Communia offers users a safe space as a social media. Do you think more and more women are distrusting of social media apps? 

That’s completely accurate! Consumers, especially women, are smart. We can see through the corporate language blowing off the real issues that we’re experiencing on these mainstream social platforms. It really baffles me why these tech companies, with the smartest people at their disposal, are making such obvious mistakes. Users make social media platforms successful, so why is their wellbeing not the #1 priority? I’m really interested in finding ways to care for and reward our users, instead of ignoring them.

What do you think people/companies/governments can do to protect those who use mainstream social media platforms from abuse, trolling, etc?

We did a study a couple of months ago of over 300 women, and the results were very clear cut. Women are telling us that they need tech companies to simply listen, and actually take action on the issues we’ve been very loud about facing. For example, an overwhelming percentage of respondents shared that their reports of abuse/harassment were never followed up on, and if they were, that they weren’t taken seriously or that nothing happened. Tech companies have the resources to take action when abuse happens, they just don’t want to. And though I whole heartedly believe in free speech, there’s a difference between speaking your truth and harming others through your words. There needs to be more regulation of what’s acceptable in our online world, just like our IRL lives are regulated. That’s why I’m excited about the UK’s potential online safety bill, though I do think it doesn’t go as far as it should. Lastly, women need to have more power over their own digital experiences, and I’m proud to say that’s what we’re giving them at Communia, through how we’ve designed the basic user experience. And if our small team can do it, there’s no reason why larger, and vastly more funded social media platforms can’t do it too.
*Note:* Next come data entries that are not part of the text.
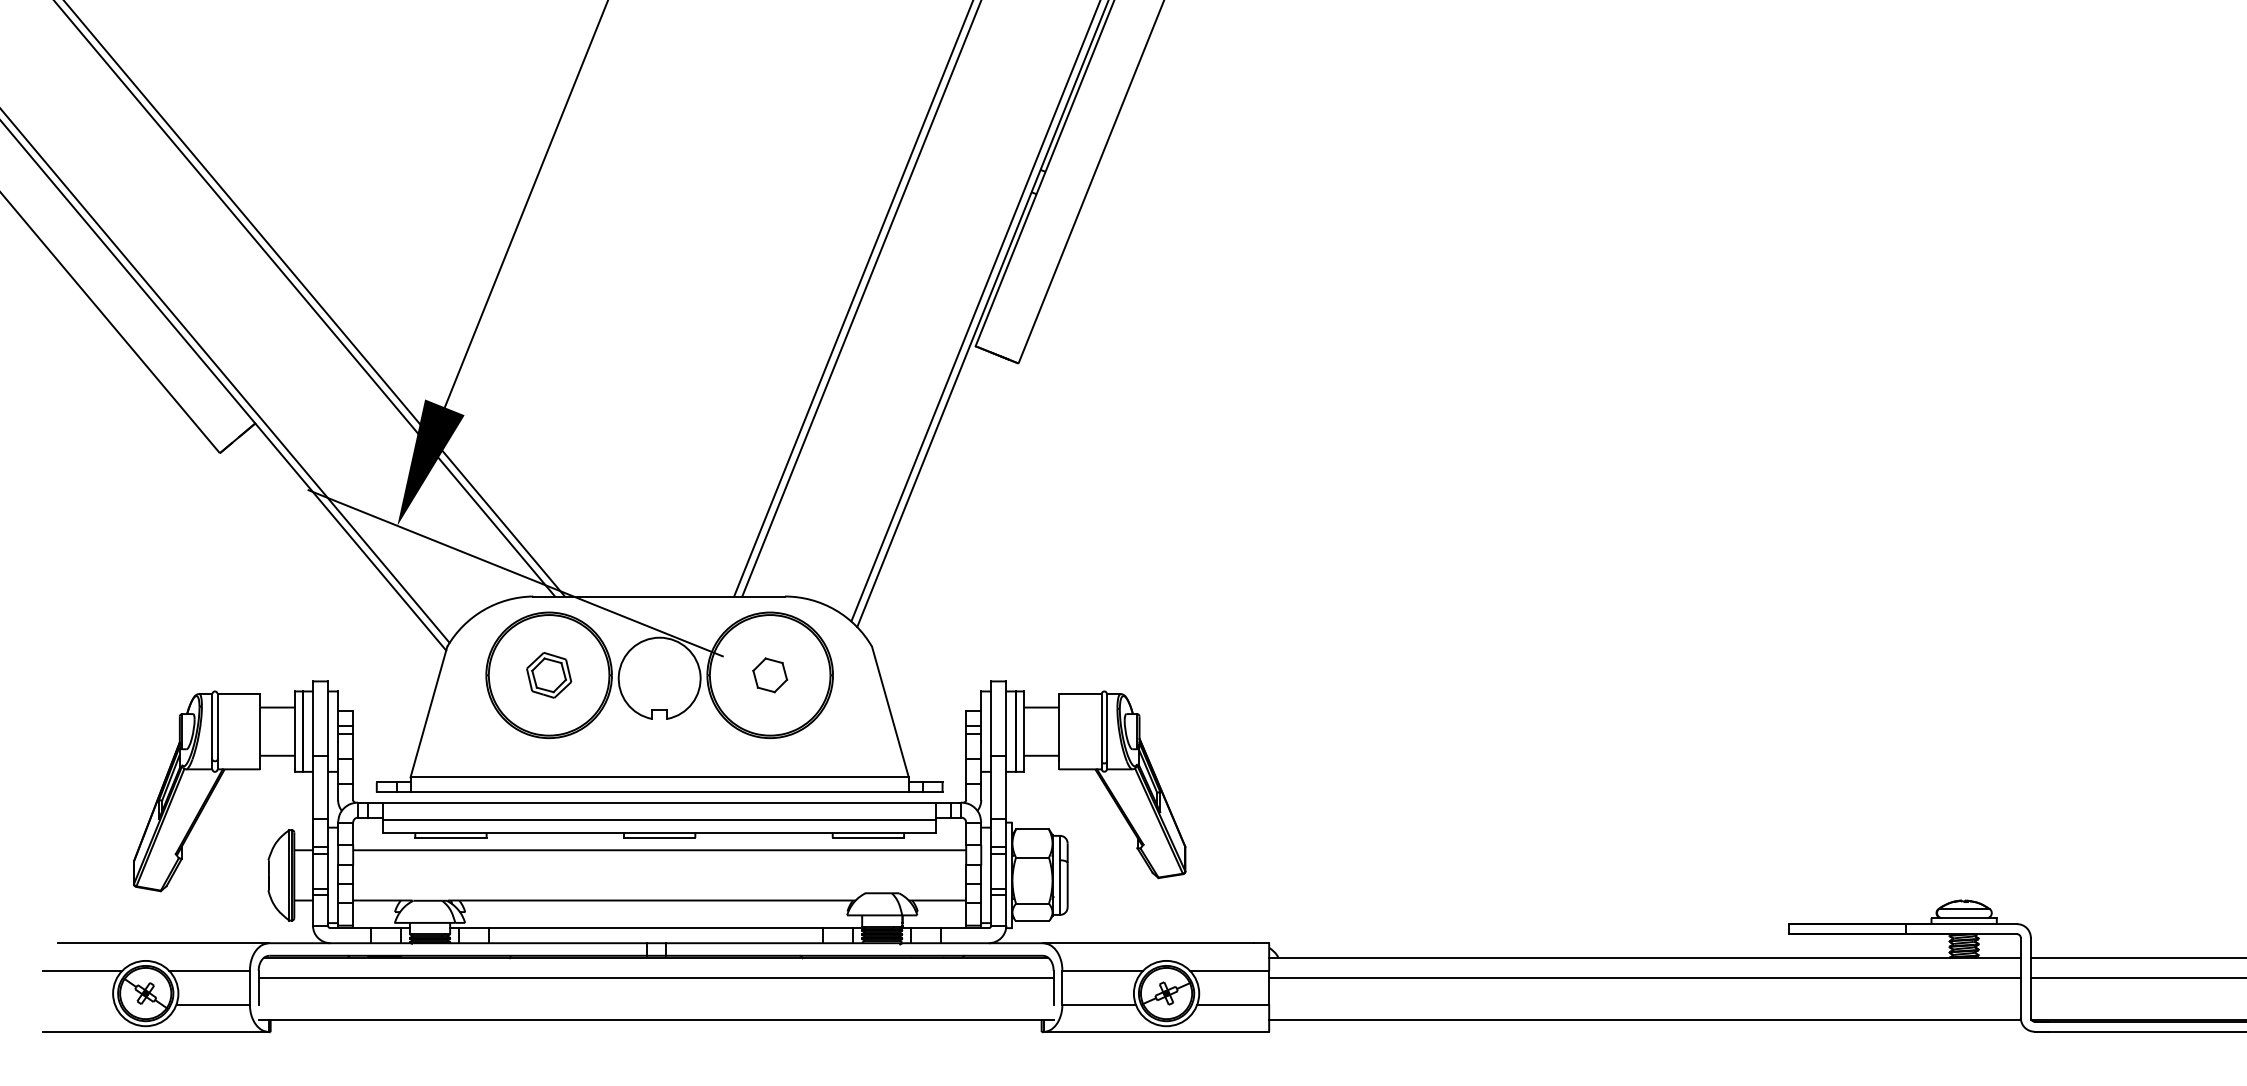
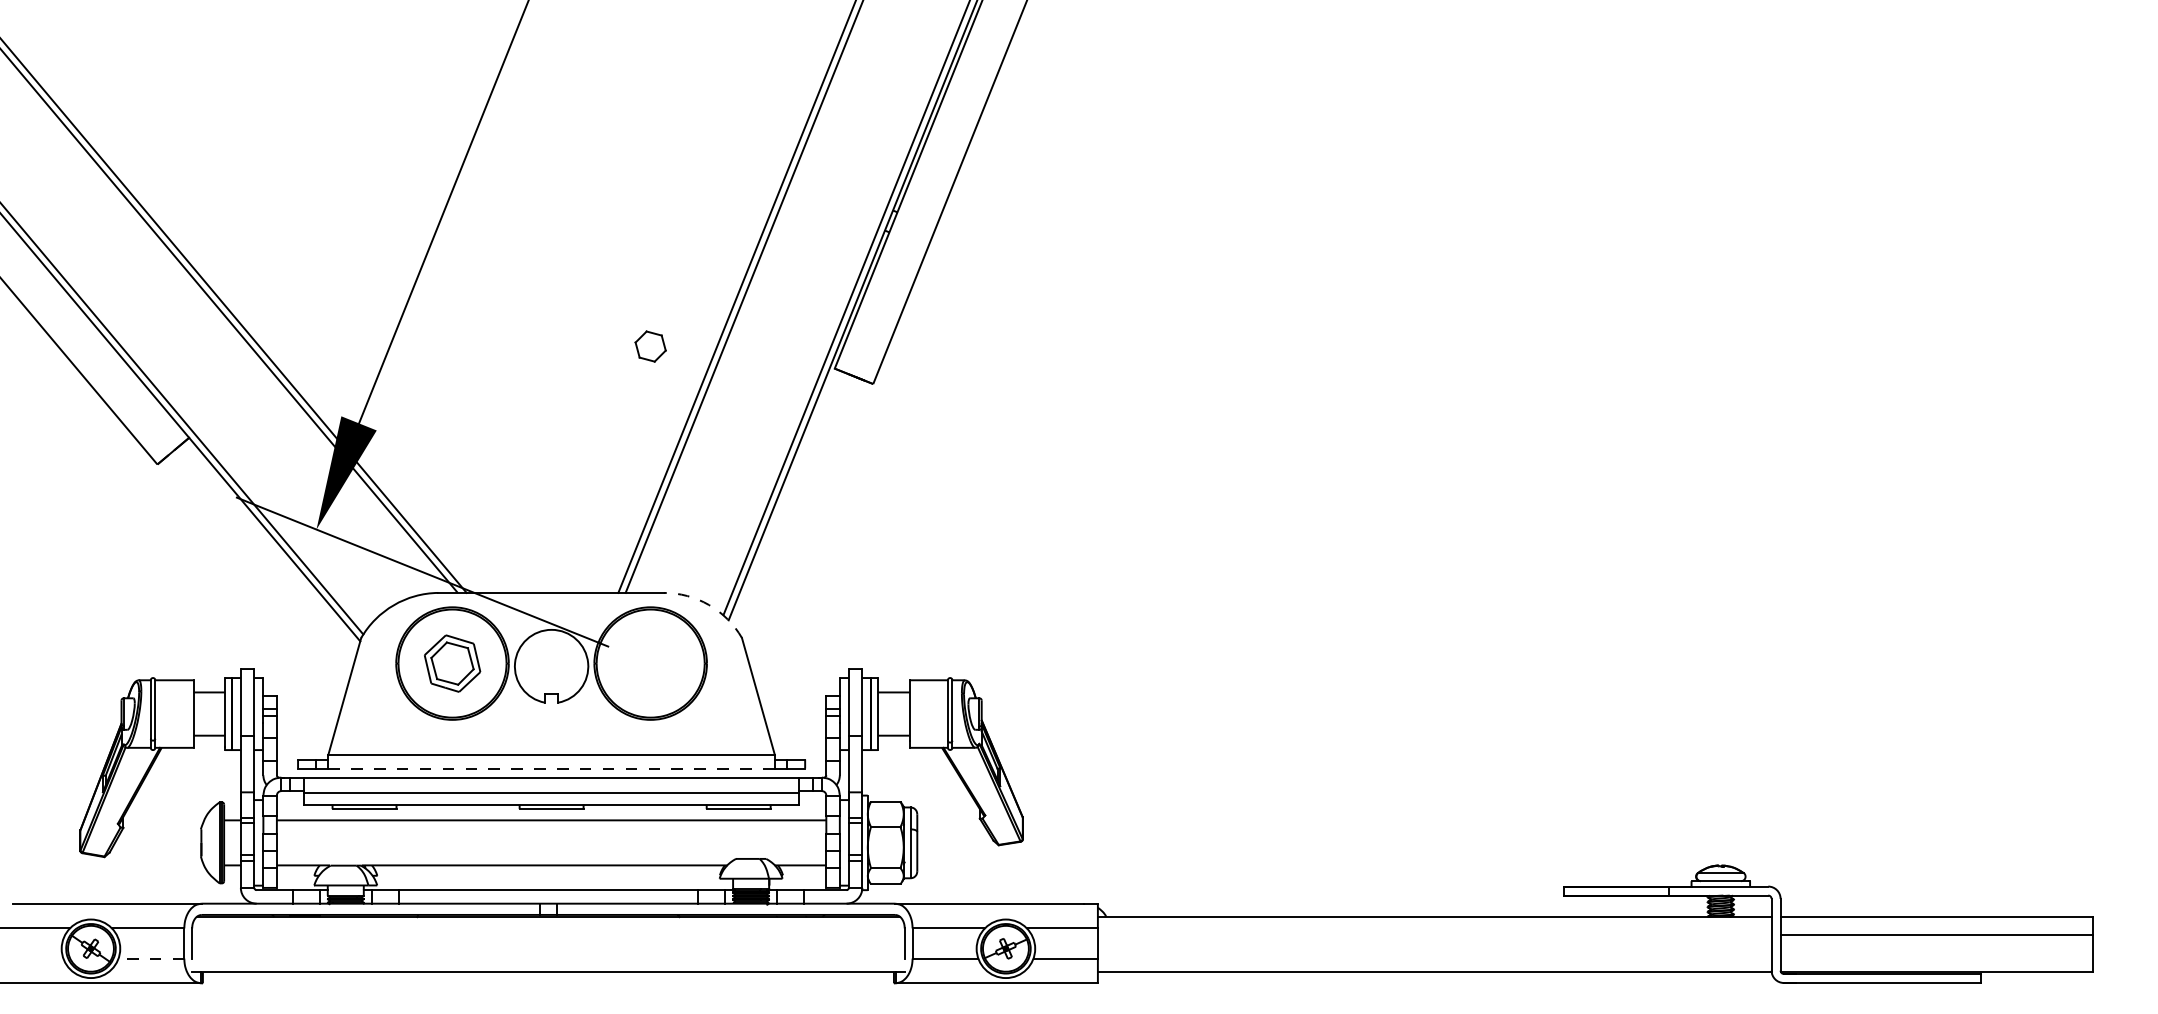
arc: (835, 610) -> (709, 605), solid -> dashed
part: (549, 675) -> (452, 663), size x1.4
part: (770, 675) -> (650, 346), moved
line: (660, 792) -> (552, 768), solid -> dashed
line: (656, 978) -> (548, 935), removed
line: (1644, 978) -> (1434, 935), removed
line: (213, 1004) -> (151, 958), solid -> dashed

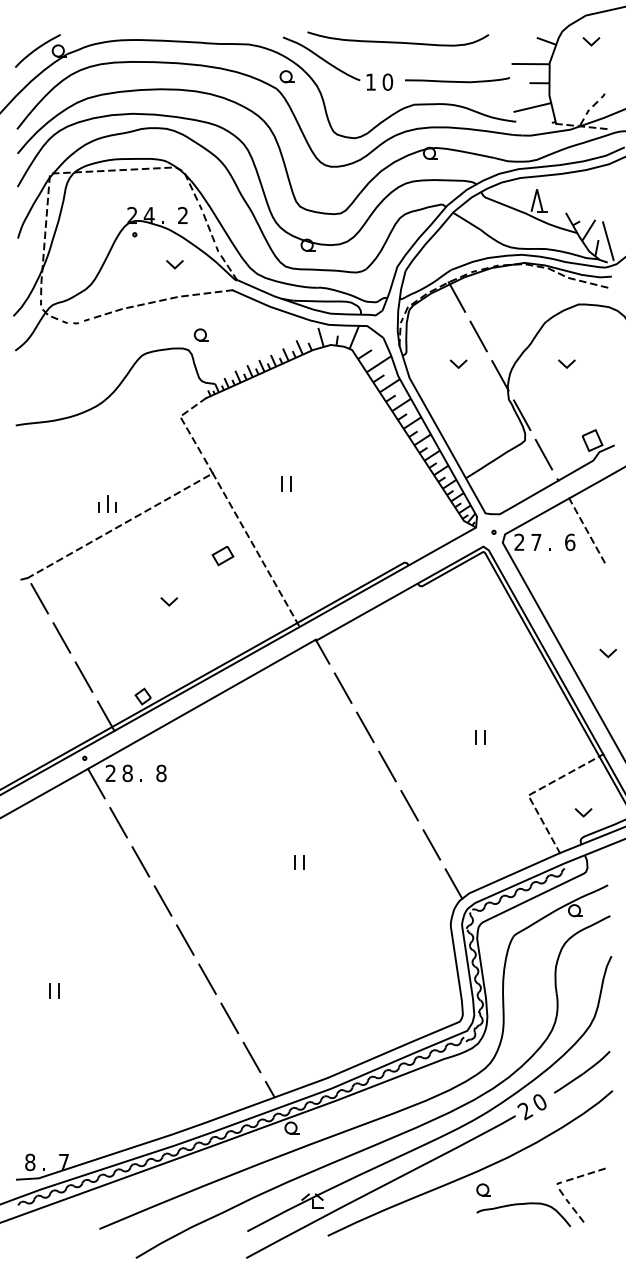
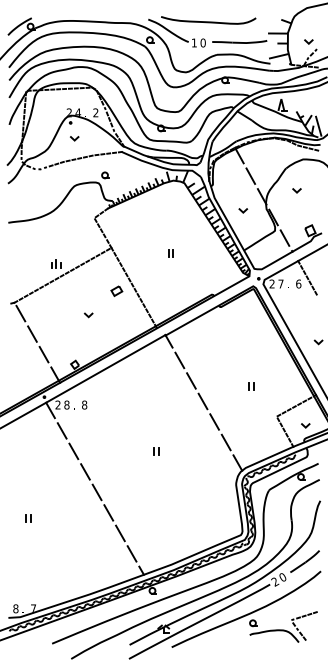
line: (588, 41) -> (307, 41), moved
line: (172, 264) -> (73, 138), moved
line: (457, 363) -> (242, 210), moved
part: (285, 484) -> (170, 253), moved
How do you feel about mentoring? Have you mentored anyone or are you someone’s mentee? 

At first I really wanted to find a mentor in the tech world who was a lot farther along than me, and actually that hasn’t quite happened yet. But my journey building Communia did cause me to realize that the women on your level or just above you have so much to give and teach you. You don’t need to have access to super high flyers to have extremely effective support and mentorship. Turn to those accessible to you and you’ll be surprised by how much you’ll benefit. It’s what a lot of Communia is based on, the concept of horizontal mentorship. That every woman has the power to be someone else’s mentor. As for how I mentor others, I love to do it through the app. People are always asking questions and it’s so easy to lend advice and support in that manner.

If you could change one thing to accelerate the pace of change for Gender Equality, what would it be? 

For the legal system not to be swayed by how much money you have access too. There are so many women who have their voices taken away, or dreams and lives crushed because wealthy men have manipulated the courts through their deep pockets. There needs to be serious reform in the law to safeguard vulnerable people against those who use their finances to exploit grey areas and loopholes in the law.

If you could give one piece of advice to your younger self what would it be? 

It’s great to be ambitious, but today’s pervasive ideal of success isn’t going to define the quality of your life. That’s going to be your family, relationships, and friends. Prioritize them both.

What is your next challenge and what are you hoping to achieve in the future?  

Right now I’m focusing on scaling Communia and developing further our digital & IRL products. There’s no end to what you can create through tech, but it’s certainly always a challenge reaching the finish line! Ultimately though, my hope is that we’ll become the ultimate resource for women who are going through, well anything, to come and find the answers they need, a place to express themselves authentically, and access instantaneous community support. I can’t think of anything more worthwhile to work towards.